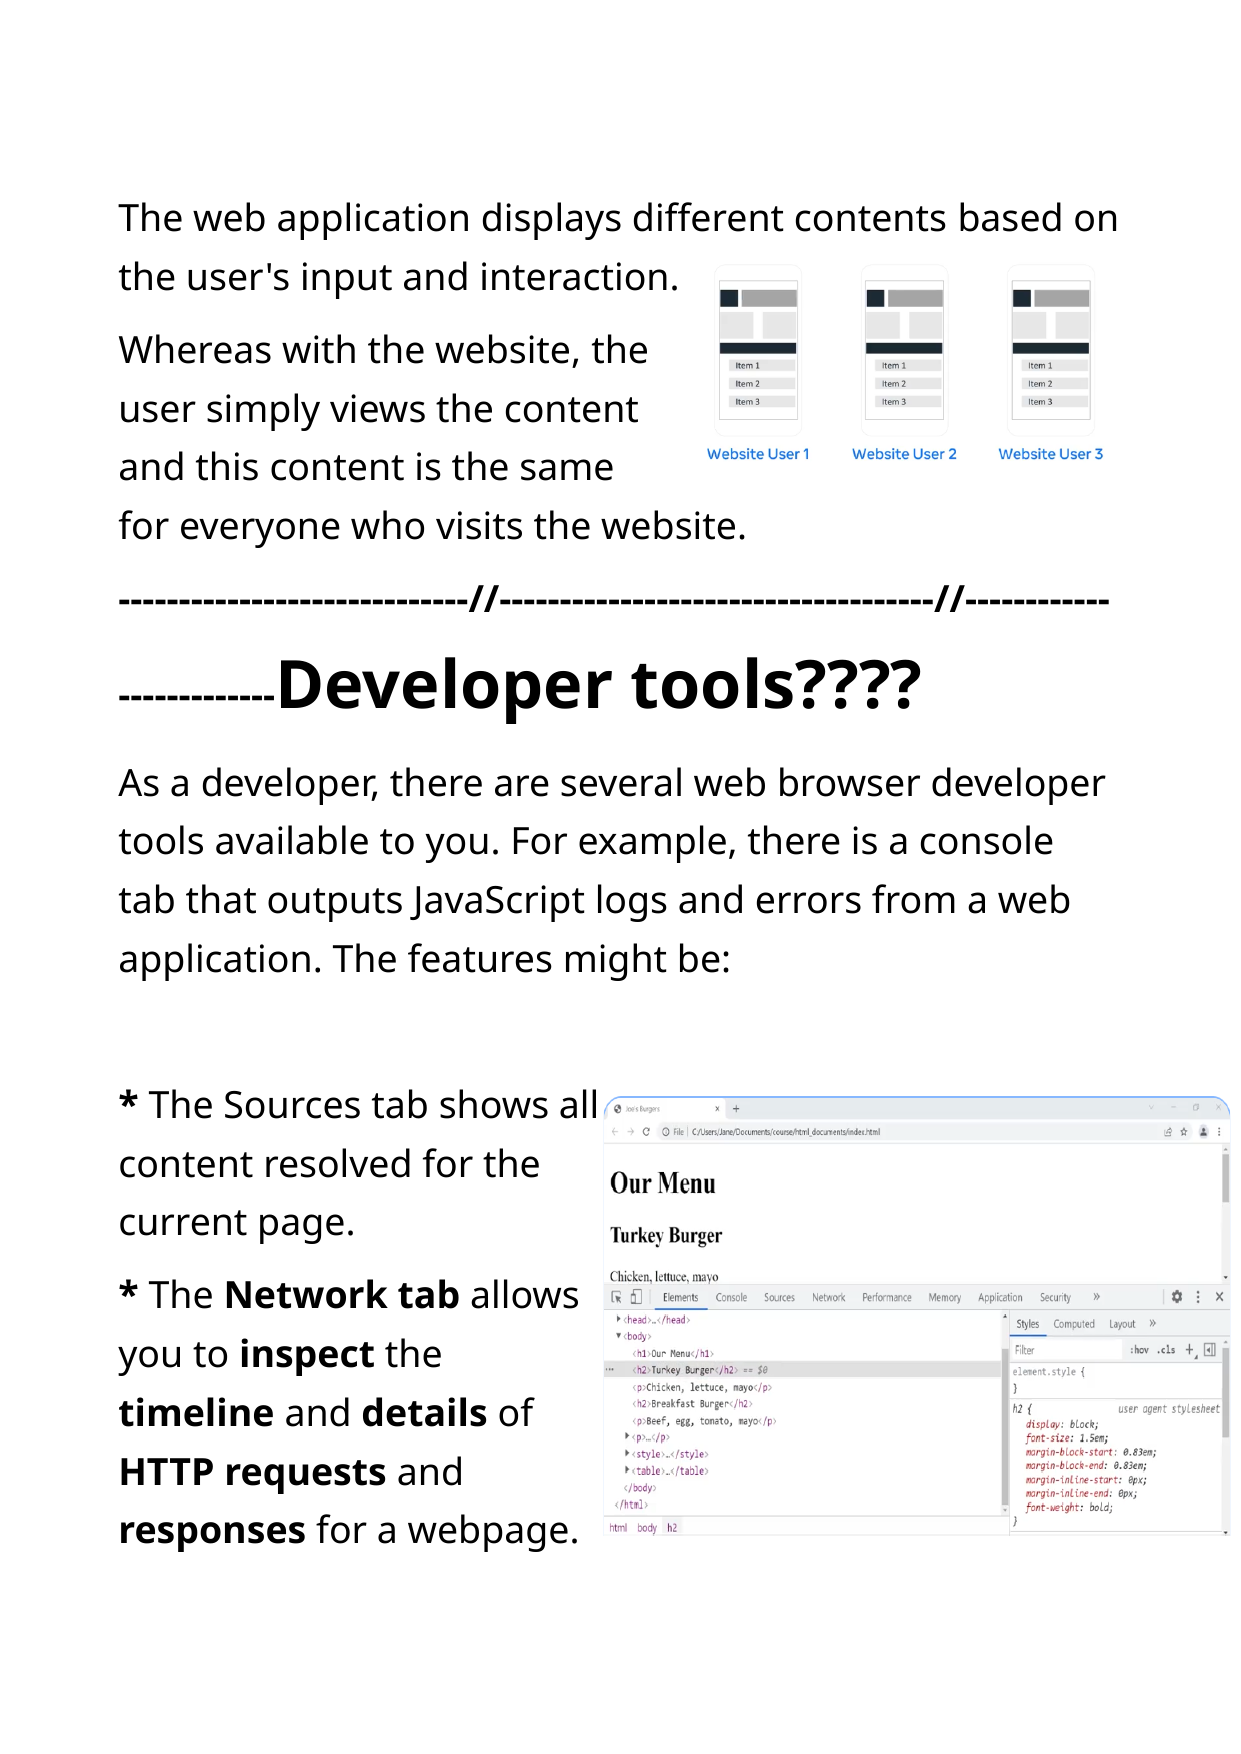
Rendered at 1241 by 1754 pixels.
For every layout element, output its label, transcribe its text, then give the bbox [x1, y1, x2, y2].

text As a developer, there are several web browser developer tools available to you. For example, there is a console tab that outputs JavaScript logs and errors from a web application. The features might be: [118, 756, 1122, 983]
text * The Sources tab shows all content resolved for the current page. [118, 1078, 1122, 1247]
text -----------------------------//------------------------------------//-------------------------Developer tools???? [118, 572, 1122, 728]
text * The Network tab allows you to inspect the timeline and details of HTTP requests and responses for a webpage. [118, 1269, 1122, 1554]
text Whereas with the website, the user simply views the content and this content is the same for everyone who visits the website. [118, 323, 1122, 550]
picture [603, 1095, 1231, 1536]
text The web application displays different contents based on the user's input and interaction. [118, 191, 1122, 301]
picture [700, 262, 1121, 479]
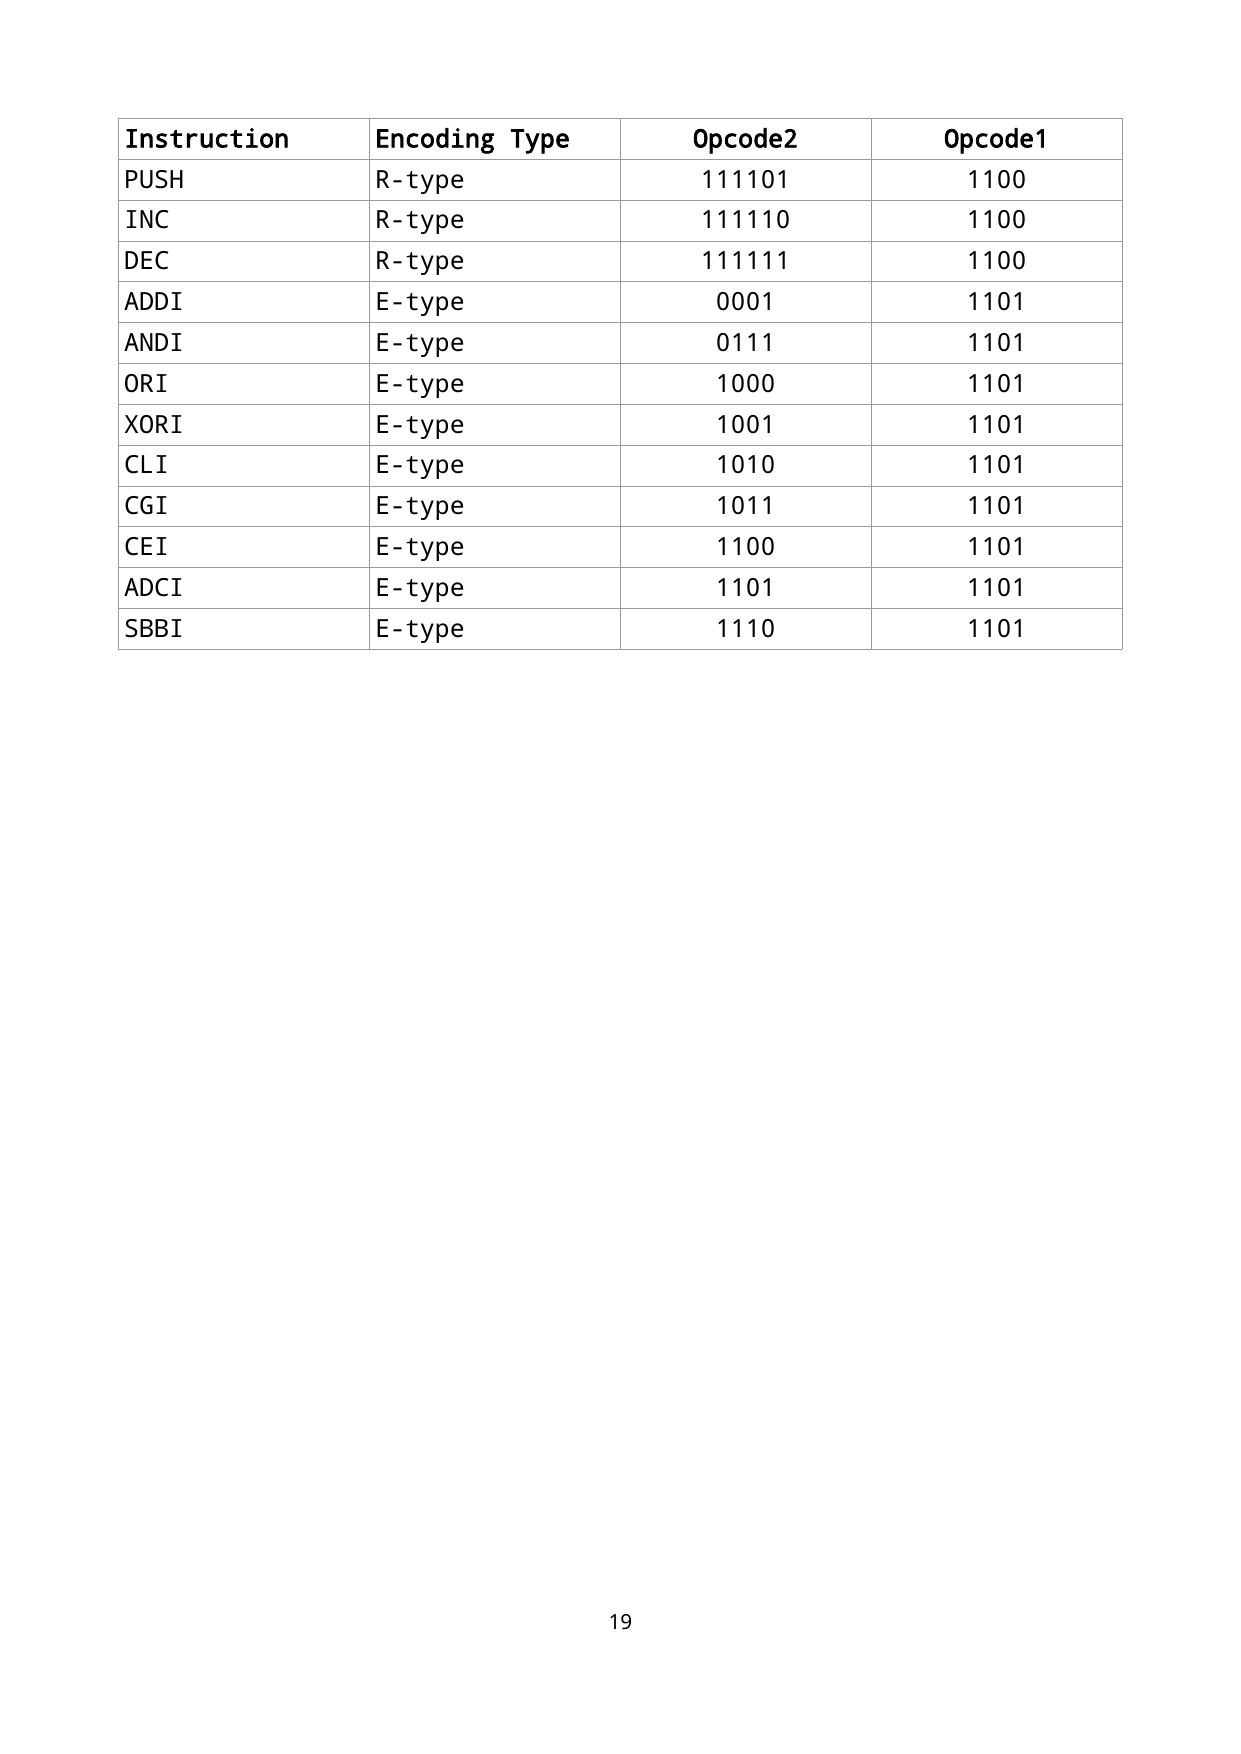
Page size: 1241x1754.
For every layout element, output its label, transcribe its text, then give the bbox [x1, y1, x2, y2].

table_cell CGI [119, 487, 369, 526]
——
## What is needed
Rewrite all the lines above as a numbered list, skipping any blank lines. Leave the pictures out of your answer.

## Result of this exercise
1. Rendered at 1241 by 1754 pixels.
2. For every layout element, output its label, transcribe its text, then give the bbox [x1, y1, x2, y2].
3. text As a developer, there are several web browser developer tools available to you. For example, there is a console tab that outputs JavaScript logs and errors from a web application. The features might be: [118, 756, 1122, 983]
4. text * The Sources tab shows all content resolved for the current page. [118, 1078, 1122, 1247]
5. text -----------------------------//------------------------------------//-------------------------Developer tools???? [118, 572, 1122, 728]
6. text * The Network tab allows you to inspect the timeline and details of HTTP requests and responses for a webpage. [118, 1269, 1122, 1554]
7. text Whereas with the website, the user simply views the content and this content is the same for everyone who visits the website. [118, 323, 1122, 550]
8. picture [603, 1095, 1231, 1536]
9. text The web application displays different contents based on the user's input and interaction. [118, 191, 1122, 301]
10. picture [700, 262, 1121, 479]
11. Page size: 1241x1754.
12. For every layout element, output its label, transcribe its text, then give the bbox [x1, y1, x2, y2].
13. table_cell CGI [119, 487, 369, 526]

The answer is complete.